*Task list*:
(a) In the passage on unemployment and health, can you rewrite the part that opens with the words "The complication comes" and closes with "On opposite sides.", substituting "termination lists" for "layoff lists"?
(b) Answer these questions from the passage on unemployment and health:
(i) Which quoted term other than "exogenous" does the literature use for job loss from purely economic causes?
(ii) How many studies published last year examined that kind of job loss?
(iii) Where a job usually supplies benefits, what are the jobless less likely to have access to?
(c) How would the passage on unemployment and health go on after its last sentence? Write the next part.

It seems like such a straightforward question: Does losing your job make you sick? And extrapolating from that: Does poor economic health—recessions and jobless recoveries—lead to poor personal health?
In economics, however, remarkably few questions have straightforward answers. And thus while the question has been much studied, there's a frustrating lack of consensus about the answer. Still, there's a lot that we can learn from the competing responses.
Pretty much everyone agrees that unemployed people are, in the aggregate, less healthy than the rest of the population, both physically and mentally, and especially over prolonged jobless periods. Common sense suggests many reasons why: Unemployed people tend to have less money to spend on health care; they are subject to social and psychological stress, which takes its toll on the body and spirit; and, in a country where health care benefits are usually tied to a job, the jobless are less likely to have access to heath care (PDF).
The complication comes in trying to sort out cause from effect. While there are clearly some people who become sick because they lose their jobs, it may well be that many more people lose their jobs because they are sick. For that, too, common sense provides some decent explanations. Some people become too sick to continue working; sick people are likely to miss work more often, and therefore more likely to rise to the top of layoff lists; some people become sick or injured because of their work.
Theoretically, one way to filter out the pre-unemployed sick from the post-unemployed sick would be to try to look only at workers who lost their jobs for purely economic reasons, such as a business shutting down (known in the literature as "no-fault" or "exogenous" job loss). And, two studies published last year did precisely that. How did they come out? On opposite sides.

*Record excerpts*:
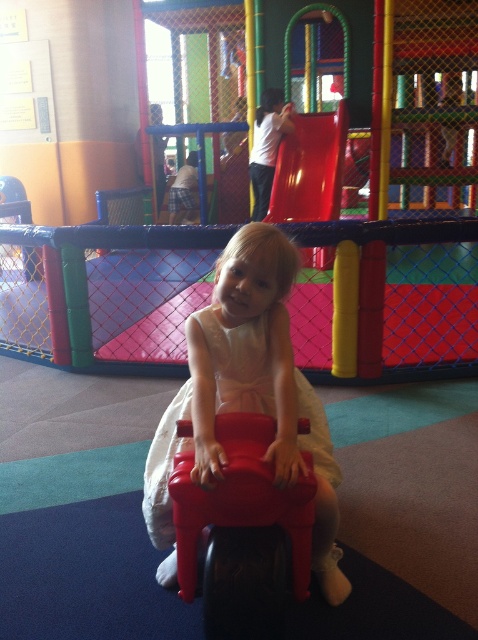
You are standing in the play area and want to know which of the two points, point [328,456] or point [296,134], is closer to you. Can you determine this based on the scene?

Point [328,456] is closer to the viewer than point [296,134].

You are a parent trying to take a photo of your child wearing the white satin dress at center. You want to ensure the shiny plastic slide at upper center is visible in the background. Given their sizes, will the slide be mostly visible behind the child?

The white satin dress at center has a smaller size compared to the shiny plastic slide at upper center. Since the slide is larger, it will likely be mostly visible behind the child wearing the smaller dress.

You are a parent trying to locate your child who is playing with a red plastic toy horse. You see a point marked at coordinates [241,499]. What object is located at that point?

The point at coordinates [241,499] corresponds to the rubberized red toy car at center.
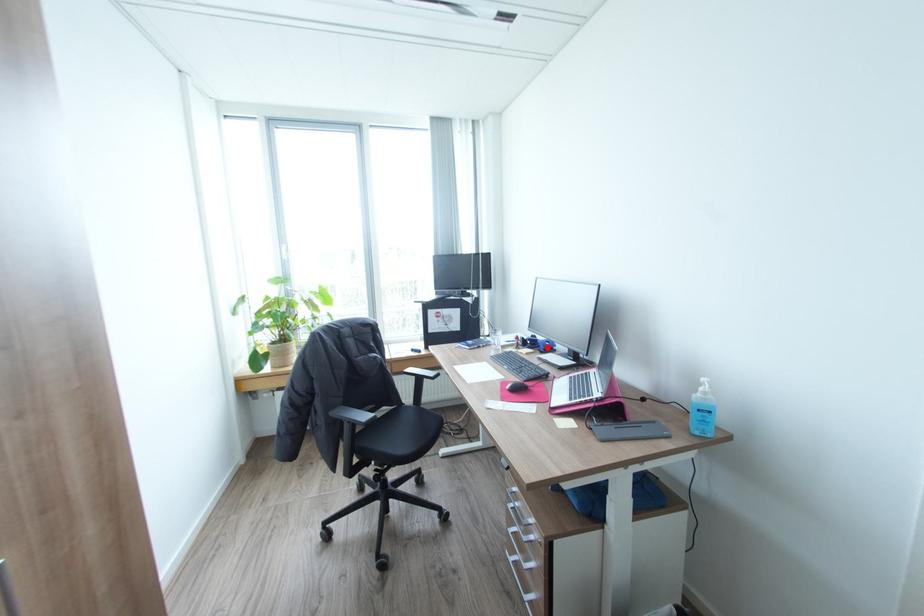
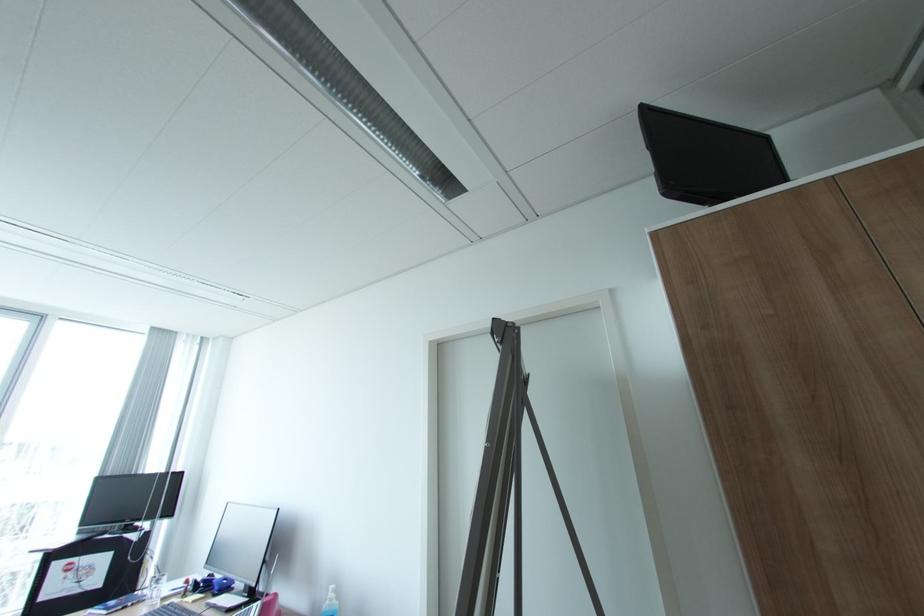
Locate, in the second image, the point that corresponds to the highlighted location in the first image.

(222, 588)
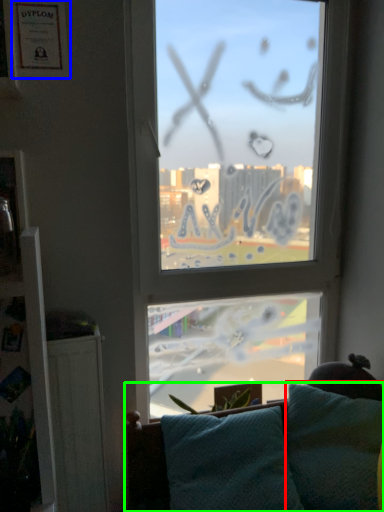
Question: Which object is positioned closest to pillow (highlighted by a red box)? Select from picture frame (highlighted by a blue box) and studio couch (highlighted by a green box).

Choices:
 (A) picture frame
 (B) studio couch

Answer: (B)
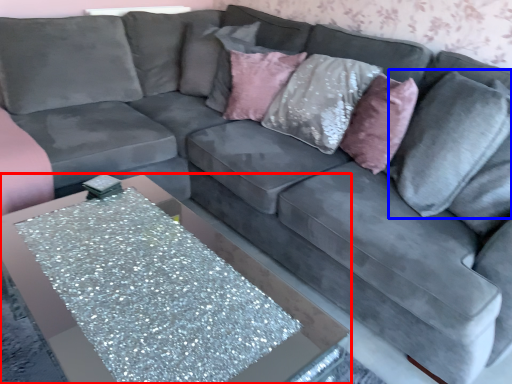
Question: Which object appears closest to the camera in this image, table (highlighted by a red box) or pillow (highlighted by a blue box)?

Choices:
 (A) table
 (B) pillow

Answer: (A)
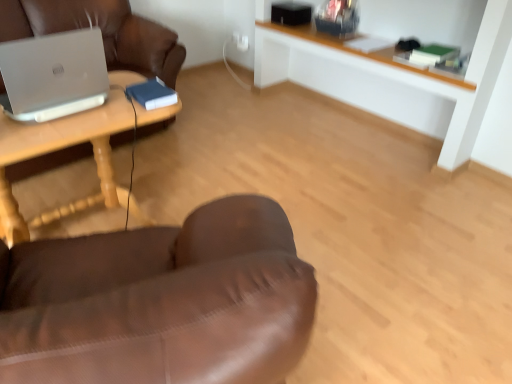
This screenshot has width=512, height=384. What do you see at coordinates (413, 88) in the screenshot? I see `white wood shelf at upper center` at bounding box center [413, 88].

The image size is (512, 384). In order to click on wooden table at left in this screenshot , I will do `click(64, 147)`.

Is the depth of white wood shelf at upper center greater than that of wooden table at left?

Yes.

Are white wood shelf at upper center and wooden table at left located far from each other?

white wood shelf at upper center is positioned a significant distance from wooden table at left.

Considering the sizes of objects white wood shelf at upper center and wooden table at left in the image provided, who is shorter, white wood shelf at upper center or wooden table at left?

With less height is wooden table at left.

From the image's perspective, would you say white wood shelf at upper center is shown under wooden table at left?

Incorrect, from the image's perspective, white wood shelf at upper center is higher than wooden table at left.

From the image's perspective, is silver metallic laptop at left over white wood shelf at upper center?

Actually, silver metallic laptop at left appears below white wood shelf at upper center in the image.

Is silver metallic laptop at left in front of or behind white wood shelf at upper center in the image?

Visually, silver metallic laptop at left is located in front of white wood shelf at upper center.

Is white wood shelf at upper center a part of silver metallic laptop at left?

Actually, white wood shelf at upper center is outside silver metallic laptop at left.

At what (x,y) coordinates should I click in order to perform the action: click on laptop below the white wood shelf at upper center (from the image's perspective). Please return your answer as a coordinate pair (x, y). Looking at the image, I should click on (53, 75).

How different are the orientations of white wood shelf at upper center and silver metallic laptop at left in degrees?

90.2 degrees separate the facing orientations of white wood shelf at upper center and silver metallic laptop at left.

Is white wood shelf at upper center facing towards silver metallic laptop at left?

Yes, white wood shelf at upper center is oriented towards silver metallic laptop at left.

At what (x,y) coordinates should I click in order to perform the action: click on shelf behind the silver metallic laptop at left. Please return your answer as a coordinate pair (x, y). Looking at the image, I should click on (413, 88).

Is white wood shelf at upper center beside silver metallic laptop at left?

No, white wood shelf at upper center is not in contact with silver metallic laptop at left.

Between wooden table at left and white wood shelf at upper center, which one has larger size?

With larger size is white wood shelf at upper center.

Which object is wider, wooden table at left or white wood shelf at upper center?

Wider between the two is wooden table at left.

In the scene shown: Considering the relative sizes of wooden table at left and white wood shelf at upper center in the image provided, is wooden table at left taller than white wood shelf at upper center?

No.

Considering the points (110, 121) and (68, 66), which point is in front, point (110, 121) or point (68, 66)?

The point (68, 66) is more forward.

Does wooden table at left appear on the left side of silver metallic laptop at left?

Correct, you'll find wooden table at left to the left of silver metallic laptop at left.

Which of these two, wooden table at left or silver metallic laptop at left, stands taller?

wooden table at left.

Is the surface of wooden table at left in direct contact with silver metallic laptop at left?

No, wooden table at left is not making contact with silver metallic laptop at left.

Is silver metallic laptop at left next to wooden table at left?

There is a gap between silver metallic laptop at left and wooden table at left.

Is silver metallic laptop at left taller than wooden table at left?

Incorrect, the height of silver metallic laptop at left is not larger of that of wooden table at left.

Considering the points (27, 47) and (100, 162), which point is in front, point (27, 47) or point (100, 162)?

The point (27, 47) is more forward.

Can you confirm if silver metallic laptop at left is positioned to the right of wooden table at left?

Yes, silver metallic laptop at left is to the right of wooden table at left.

The height and width of the screenshot is (384, 512). What are the coordinates of `shelf above the wooden table at left (from a real-world perspective)` in the screenshot? It's located at (413, 88).

This screenshot has height=384, width=512. Identify the location of laptop on the left of white wood shelf at upper center. (53, 75).

Considering their positions, is wooden table at left positioned closer to silver metallic laptop at left than white wood shelf at upper center?

Based on the image, wooden table at left appears to be nearer to silver metallic laptop at left.

From the image, which object appears to be nearer to wooden table at left, white wood shelf at upper center or silver metallic laptop at left?

silver metallic laptop at left is positioned closer to the anchor wooden table at left.

Looking at the image, which one is located further to white wood shelf at upper center, silver metallic laptop at left or wooden table at left?

The object further to white wood shelf at upper center is silver metallic laptop at left.

Which object lies nearer to the anchor point wooden table at left, silver metallic laptop at left or white wood shelf at upper center?

silver metallic laptop at left is closer to wooden table at left.

Which object lies further to the anchor point silver metallic laptop at left, white wood shelf at upper center or wooden table at left?

Among the two, white wood shelf at upper center is located further to silver metallic laptop at left.

When comparing their distances from white wood shelf at upper center, does wooden table at left or silver metallic laptop at left seem closer?

wooden table at left is positioned closer to the anchor white wood shelf at upper center.

Where is `laptop between wooden table at left and white wood shelf at upper center from left to right`? laptop between wooden table at left and white wood shelf at upper center from left to right is located at coordinates (53, 75).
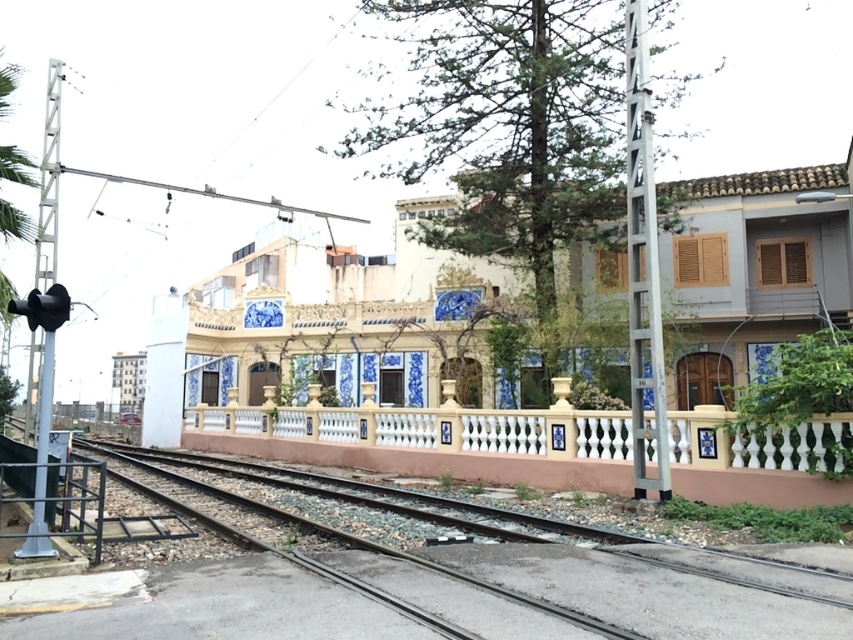
Question: Is smooth concrete tracks at center further to camera compared to smooth concrete rail at center?

Choices:
 (A) no
 (B) yes

Answer: (A)

Question: Does smooth concrete tracks at center appear on the right side of smooth concrete rail at center?

Choices:
 (A) yes
 (B) no

Answer: (B)

Question: Which point is closer to the camera taking this photo?

Choices:
 (A) (502, 483)
 (B) (289, 516)

Answer: (B)

Question: Is smooth concrete tracks at center to the right of smooth concrete rail at center from the viewer's perspective?

Choices:
 (A) yes
 (B) no

Answer: (B)

Question: Which object appears farthest from the camera in this image?

Choices:
 (A) smooth concrete rail at center
 (B) smooth concrete tracks at center

Answer: (A)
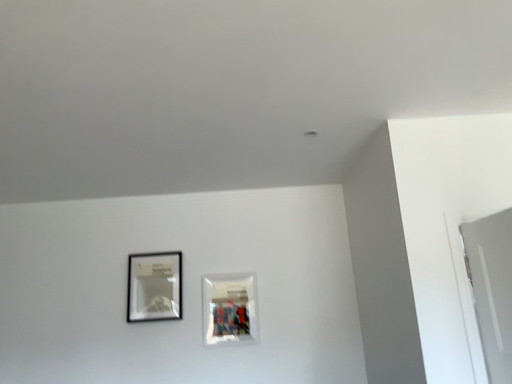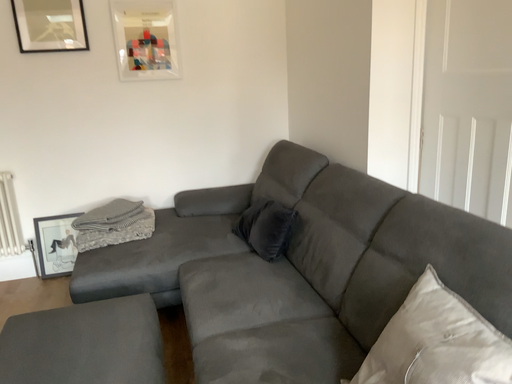
Question: How did the camera likely rotate when shooting the video?

Choices:
 (A) rotated upward
 (B) rotated downward

Answer: (B)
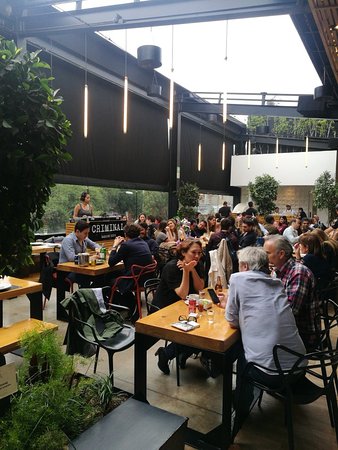
The width and height of the screenshot is (338, 450). What are the coordinates of `window` in the screenshot? It's located at (101, 203), (208, 199).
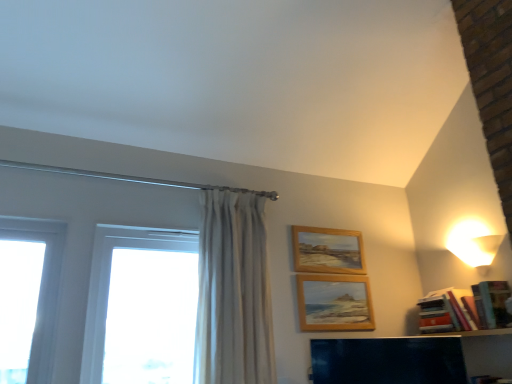
Question: In the image, is wooden picture frame at center, which appears as the 2th picture frame when viewed from the top, positioned in front of or behind white glass window at left?

Choices:
 (A) behind
 (B) front

Answer: (A)

Question: Considering the positions of wooden picture frame at center, which ranks as the 1th picture frame in bottom-to-top order, and white glass window at left in the image, is wooden picture frame at center, which ranks as the 1th picture frame in bottom-to-top order, bigger or smaller than white glass window at left?

Choices:
 (A) small
 (B) big

Answer: (A)

Question: Which object is the farthest from the wooden picture frame at upper center, the 1th picture frame from the top?

Choices:
 (A) wooden shelf at lower right
 (B) white glossy lampshade at upper right
 (C) hardcover books at right
 (D) wooden picture frame at center, which appears as the 2th picture frame when viewed from the top
 (E) white glass window at left

Answer: (E)

Question: Which of these objects is positioned closest to the white glossy lampshade at upper right?

Choices:
 (A) wooden picture frame at center, which appears as the 2th picture frame when viewed from the top
 (B) wooden picture frame at upper center, the 2th picture frame in the bottom-to-top sequence
 (C) hardcover books at right
 (D) white glass window at left
 (E) wooden shelf at lower right

Answer: (C)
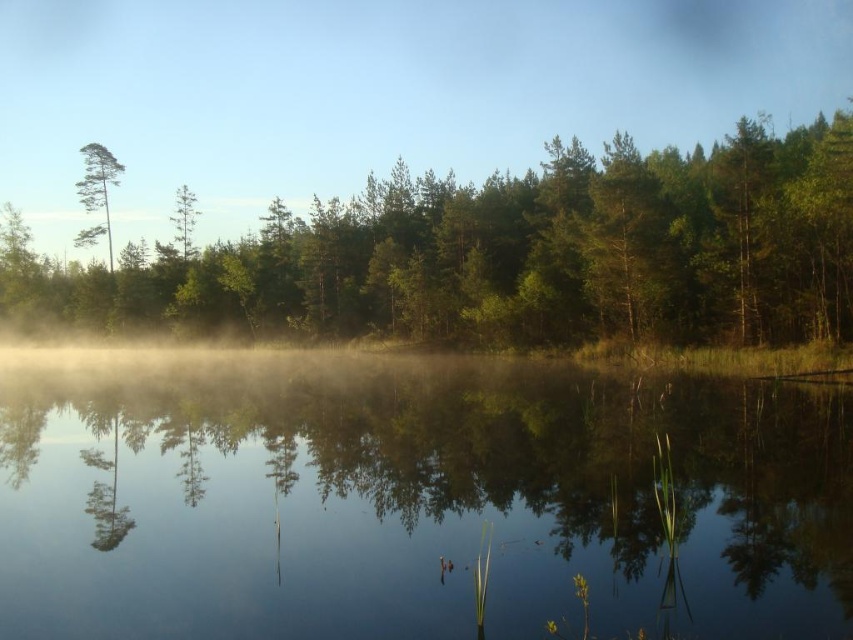
Between transparent water at center and green matte tree at upper center, which one appears on the right side from the viewer's perspective?

green matte tree at upper center is more to the right.

Image resolution: width=853 pixels, height=640 pixels. What are the coordinates of `transparent water at center` in the screenshot? It's located at click(410, 499).

You are a GUI agent. You are given a task and a screenshot of the screen. Output one action in this format:
    pyautogui.click(x=<x>, y=<y>)
    Task: Click on the transparent water at center
    This screenshot has height=640, width=853.
    Given the screenshot: What is the action you would take?
    pyautogui.click(x=410, y=499)

Is point (833, 328) positioned behind point (90, 195)?

That is False.

Between green matte tree at upper center and green matte tree at left, which one is positioned lower?

green matte tree at left

The width and height of the screenshot is (853, 640). I want to click on green matte tree at upper center, so click(514, 253).

Is point (90, 588) more distant than point (93, 237)?

No, (90, 588) is in front of (93, 237).

Looking at this image, which is below, transparent water at center or green matte tree at left?

Positioned lower is transparent water at center.

What are the coordinates of `transparent water at center` in the screenshot? It's located at (410, 499).

Where is `transparent water at center`? transparent water at center is located at coordinates (410, 499).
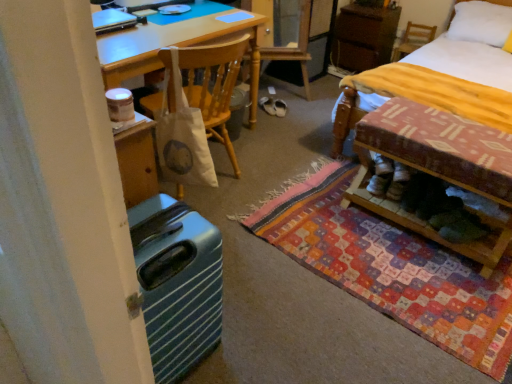
This screenshot has width=512, height=384. I want to click on free location to the right of white fabric shoe at center, the first footwear viewed from the right, so click(304, 110).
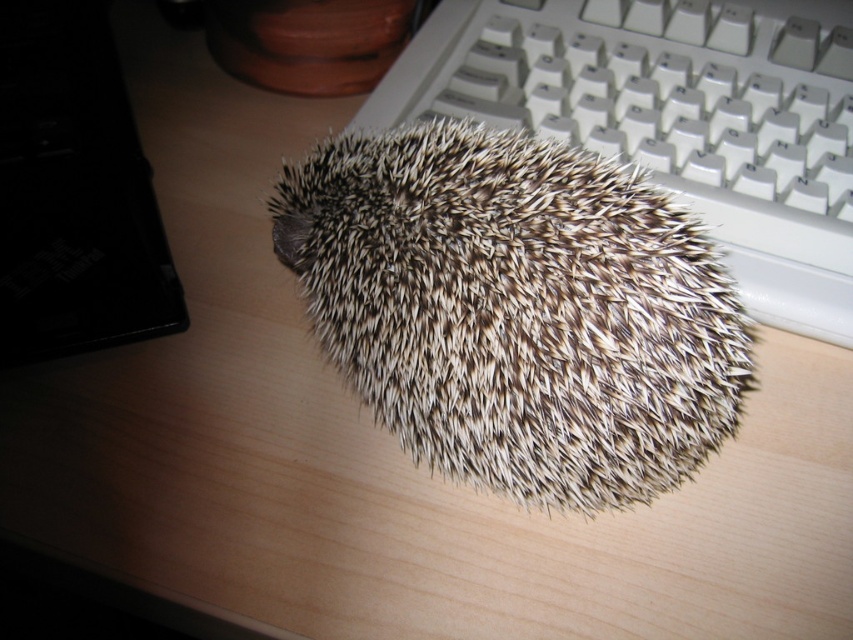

*Results of the tasks*:
(a)
The complication comes in trying to sort out cause from effect. While there are clearly some people who become sick because they lose their jobs, it may well be that many more people lose their jobs because they are sick. For that, too, common sense provides some decent explanations. Some people become too sick to continue working; sick people are likely to miss work more often, and therefore more likely to rise to the top of termination lists; some people become sick or injured because of their work.
Theoretically, one way to filter out the pre-unemployed sick from the post-unemployed sick would be to try to look only at workers who lost their jobs for purely economic reasons, such as a business shutting down (known in the literature as "no-fault" or "exogenous" job loss). And, two studies published last year did precisely that. How did they come out? On opposite sides.

(b)
(i) "No-fault"
(ii) Two
(iii) Health care

(c)
One study was conducted on behalf of the Harvard School of Public Health (PDF). It found that "losing a job because of an establishment closure increased the odds of fair or poor health by 54 percent, and among respondents with no preexisting health conditions, it increased the odds of a likely new health condition by 83 percent. This suggests that there are true health costs to job loss, beyond sicker people being more likely to lose their jobs." The other study—conducted on behalf of Germany's IZA think tank—found "no significant effect of exogenous job loss on health."
Why such disparate results? For starters, the studies examined two different sets of government data. In both cases, the authors acknowledge that while the data is extremely detailed, the actual number of people who'd lost their jobs was relatively small. There are other factors that could distort the results—such as the length of time between a job loss and being interviewed and how reliably people report their own health.
Regardless of who's right, some interesting details emerge. Among them:
How you lose your job makes a difference. Generally speaking,people who are fired or laid off for cause are more likely to experience health effects, because they take longer to find a new job, and they are likely to make less money at a future job. The IZA study also looked at an intriguing phenomenon: A fairly high percentage of workers who end up being laid off suspect that they are going to be laid off. Living with that stress could harm your health. By contrast, workers who lose their jobs in "no-fault" situations experience fewer health effects, especially for white-collar employees. And both studies found that those who voluntarily quit their jobs and are quickly re-employed actually see an improvement in their health.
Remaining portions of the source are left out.